Someone who was 18 in 1985 had the death risk of a 50 year old in 2005 by ignoring the rules. About 20% of the people in the original sample died during the study.
Written by Dana Blankenhorn, Inactive

A Norwegian study of almost 5,000 people, conducted over 20 years, has concluded you can cut your life short 12 years by ignoring four simple health rules. (Picture from CBS News.)

Smoking, drinking just 5-7 ounces of pure alcohol per week, eating fruits and veggies fewer than three times a day, and exercising less than two hours per week aged participants an additional 12 years over the course of the study.

Put baldly, someone who was 18 in 1985 had the death risk of a 50 year old in 2005 by ignoring the rules. About 20% of the people in the original sample died during the study.

What makes this an IT story? Your coming electronic health record (EHR) will put these risks in front of you. Population studies counting the cost of your bad habits will grow more refined and easier to do. And the whole point of an EHR is to improve health by changing habits.

The health IT industry, in other words, is being subsidized and justified by the bad habits of the nation. It will be measured based on its success in changing these habits.

You may just say, fine, that's my business. And it is your business. But as with the uninsured factory worker getting basic health care in an emergency room, other people pay for it.

Those thousand people did not go quietly into that good night. Over 430 died from heart trouble, 318 from cancer. Diabetes is not cheap, either. Most American health care costs pay for chronic conditions like these.

"Modest but achievable adjustments to lifestyle behaviors are likely to have a considerable impact," said Dr. Elizabeth Kvaavik, a post-doctoral fellow at the University of Oslo.

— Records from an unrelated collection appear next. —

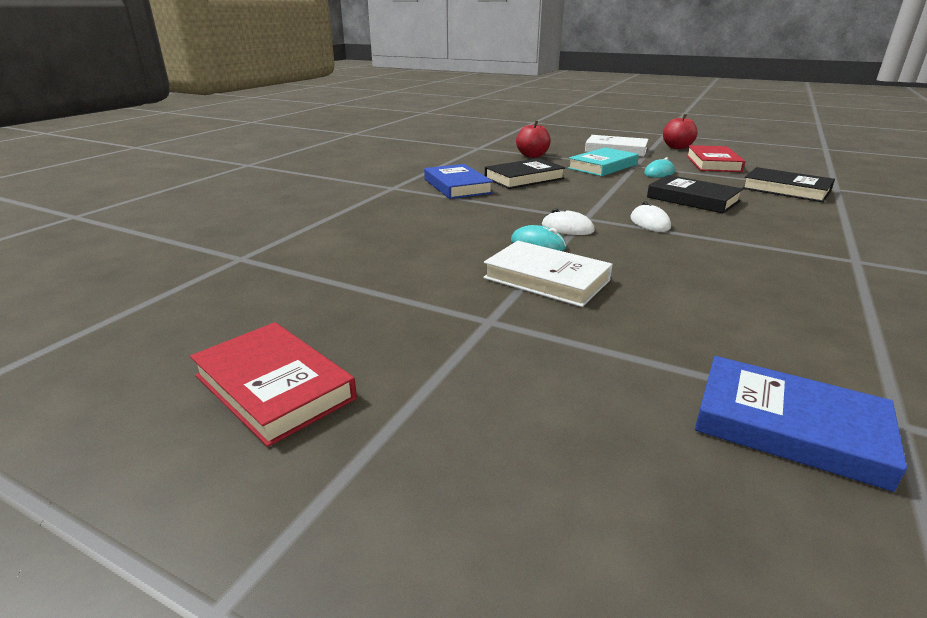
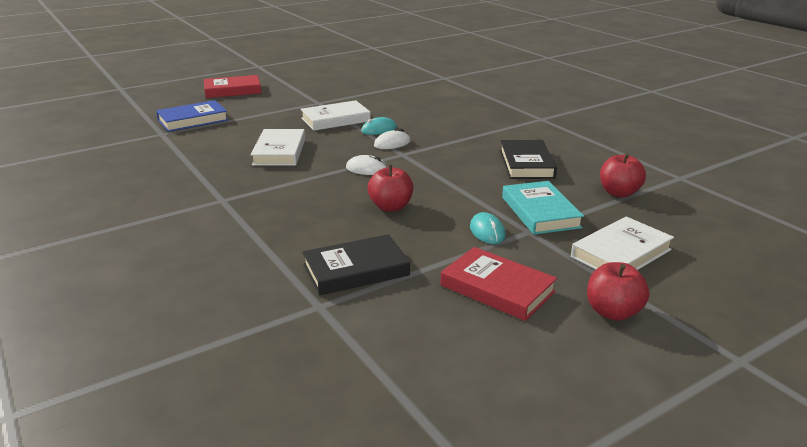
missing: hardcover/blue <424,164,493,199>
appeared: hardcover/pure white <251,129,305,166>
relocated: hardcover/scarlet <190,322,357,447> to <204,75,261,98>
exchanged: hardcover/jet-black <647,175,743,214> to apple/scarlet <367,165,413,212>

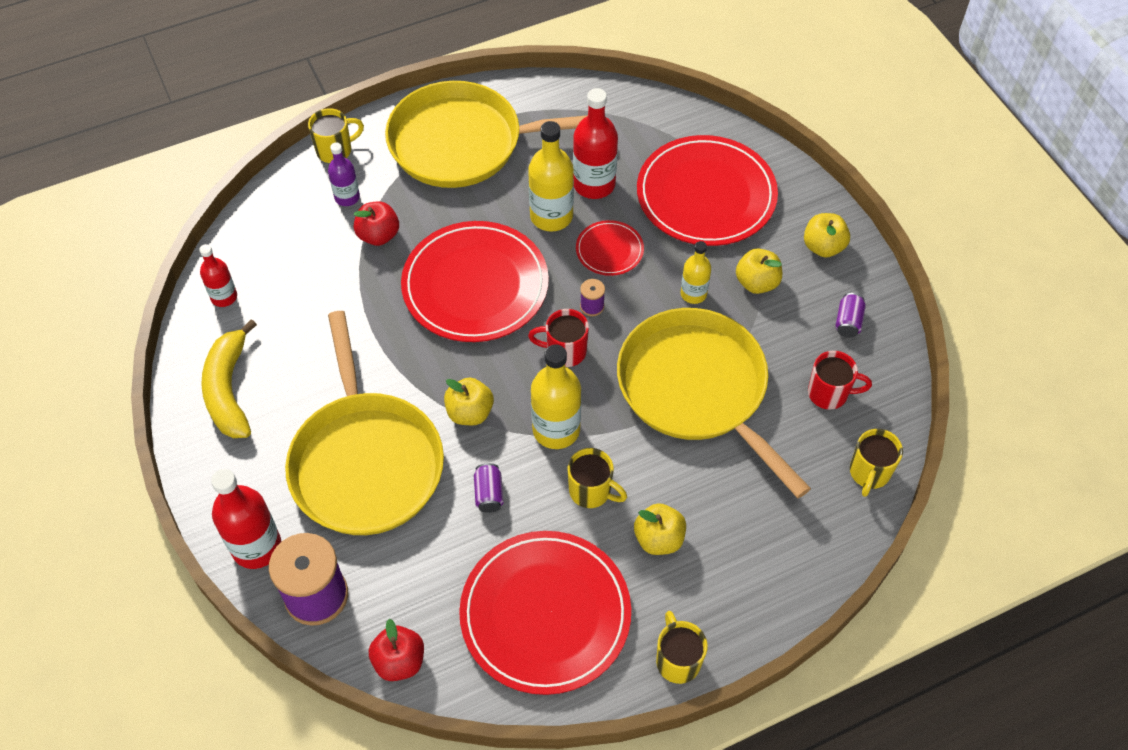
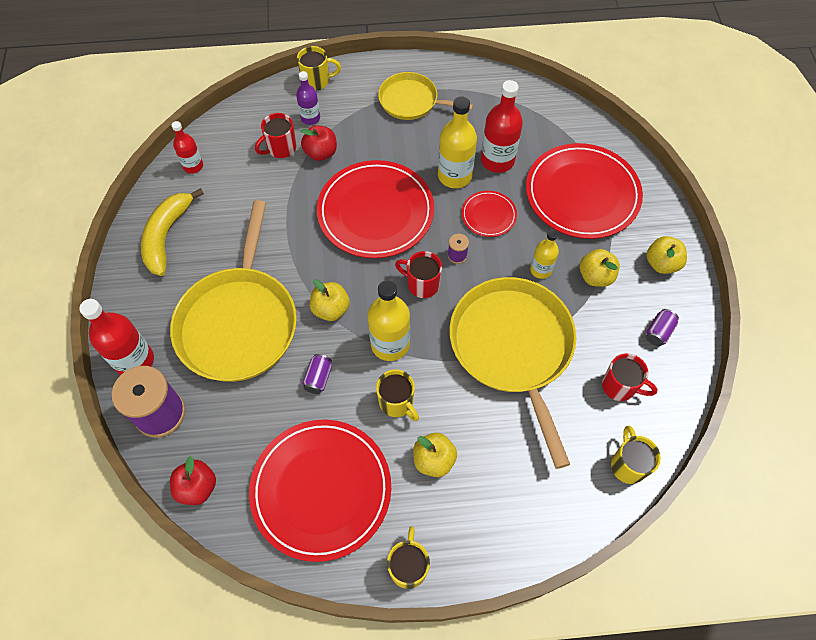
appeared: mug/scarlet <255,113,296,158>
spun: mug/golden <850,429,903,497> = <611,426,661,484> 135 degrees clockwise
size: frying pan/golden <385,81,588,188> = <378,72,473,120> x0.57

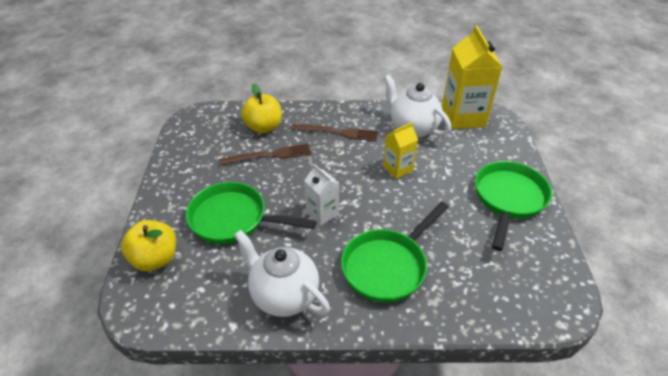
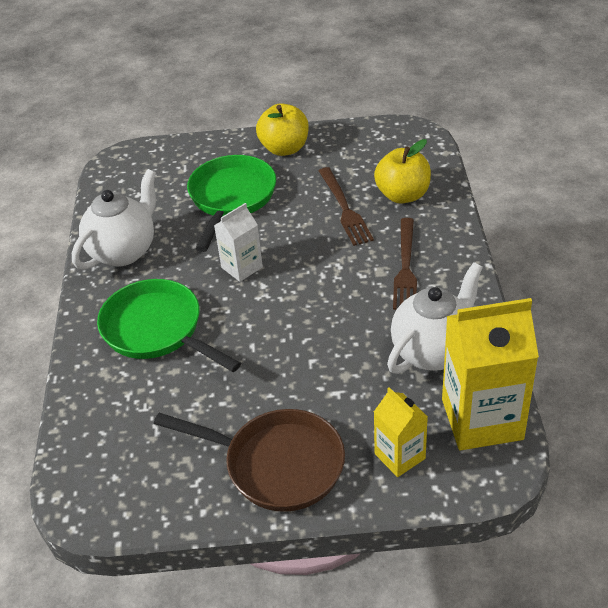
relocated: apple/golden <121,220,176,271> to <256,103,309,156>; juice carton/golden <383,122,418,179> to <374,387,428,477>
colour: frying pan/green <475,161,552,251> to frying pan/russet <154,409,345,512>

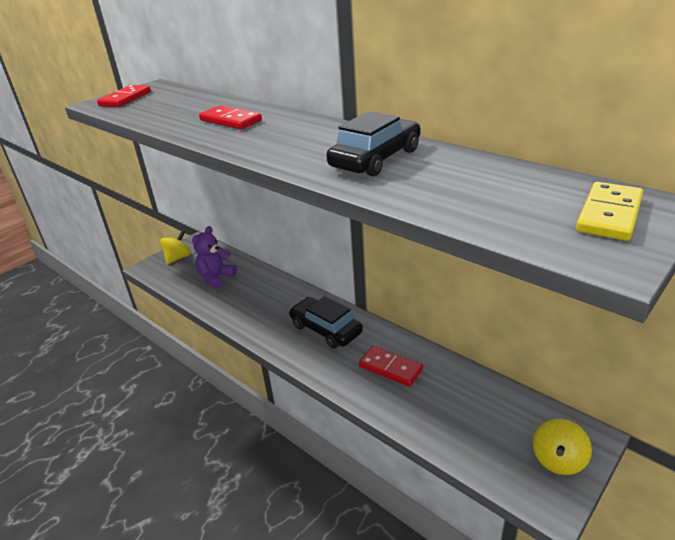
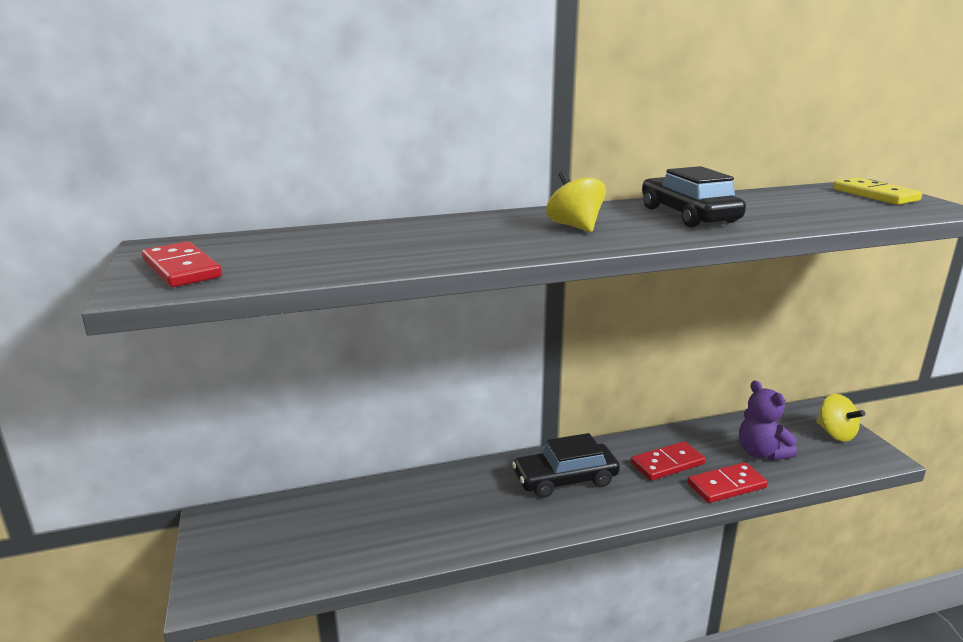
relocated: spinning top/golden <160,230,191,265> to <546,171,606,232>; stuffed bear/purple <192,226,237,288> to <739,380,797,461>; domino/scarlet <199,105,262,129> to <688,462,768,503>

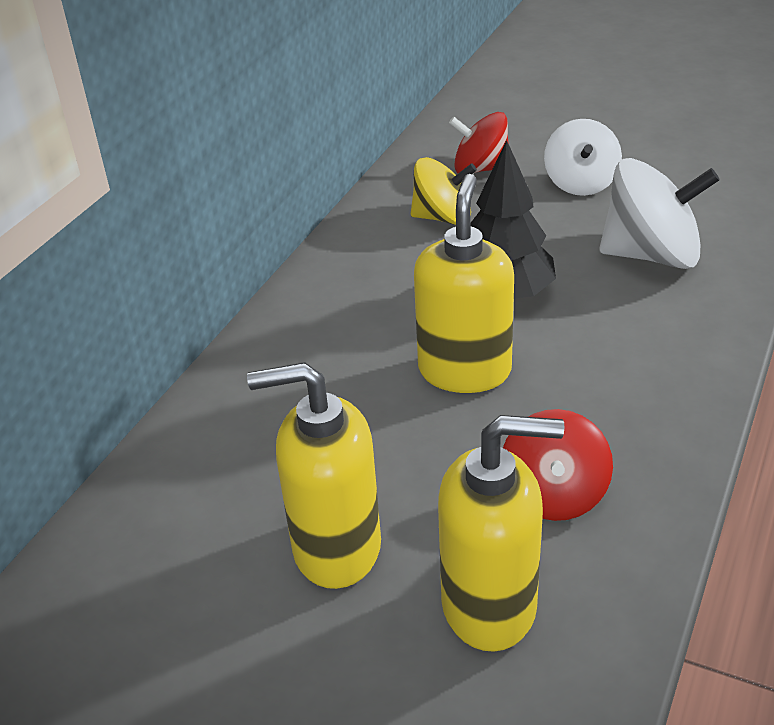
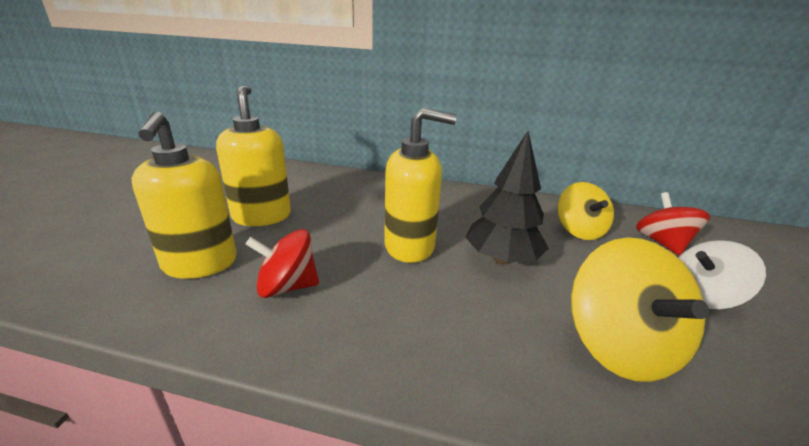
colour: spinning top/pure white <599,158,720,269> to spinning top/golden <571,237,709,382>

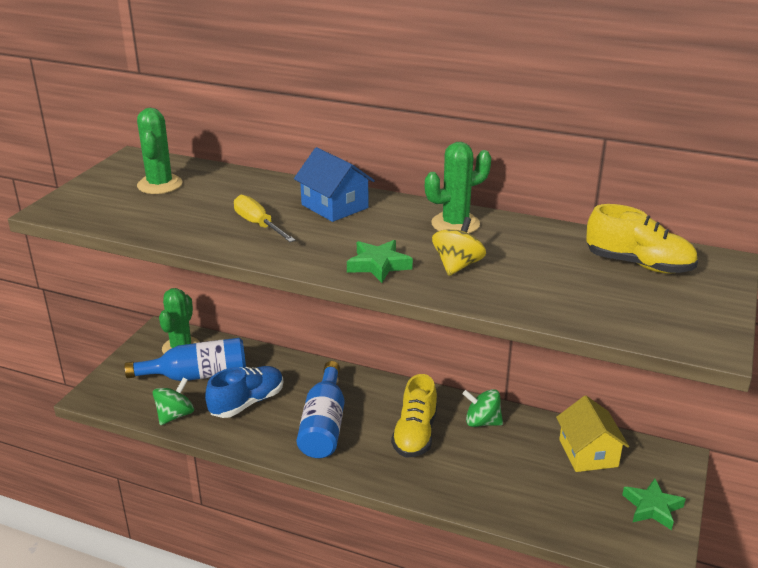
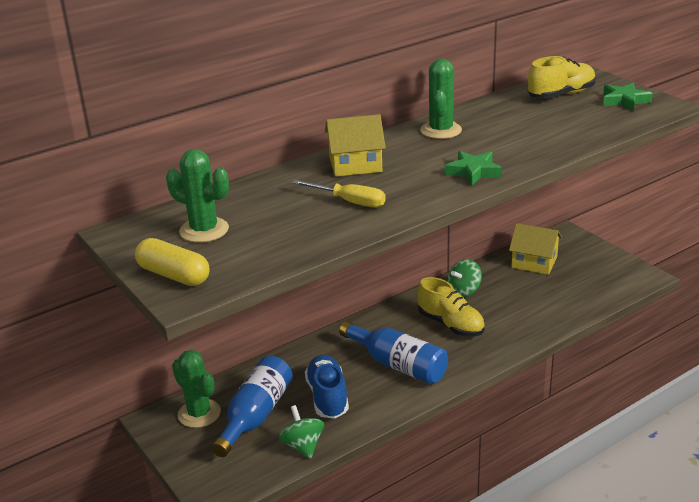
missing: spinning top/golden <432,217,486,276>
appeared: pill shape/golden <135,238,210,286>
relocated: star shape/green <622,479,686,530> to <603,83,653,111>
colour: house/blue <294,147,375,222> to house/golden <325,114,386,177>
spun: flat screwdriver/golden <234,195,295,242> = <292,180,386,208> 150 degrees counterclockwise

Much of the damage, in other words, can be reversed. When I was 35 I had bad back pain, constant headaches, and (it turned out) a deadly cholesterol count due to these bad habits. The changes I made were modest, medication helped, and I feel younger at 55 than I did back then.

One result of this study is to endorse the "nanny state" attitudes that have proven unpopular in the talkbacks here. Prevention can save your life, but it can also save me money, in lower insurance costs and reduced use of expensive hospital facilities.

Another result is to show that money spent on young people is not wasted. Habits are formed in your 20s, some of which may kill you. Wellness services that reverse these habits more than pay for themselves.

The bottom line is that it pays for me to try and keep you alive.

UPDATE: Wait, there's more. A CDC study shows 45% of us have some expensive, chronic health problem - cholesterol, blood pressure, or diabetes. And one in seven of us don't even know.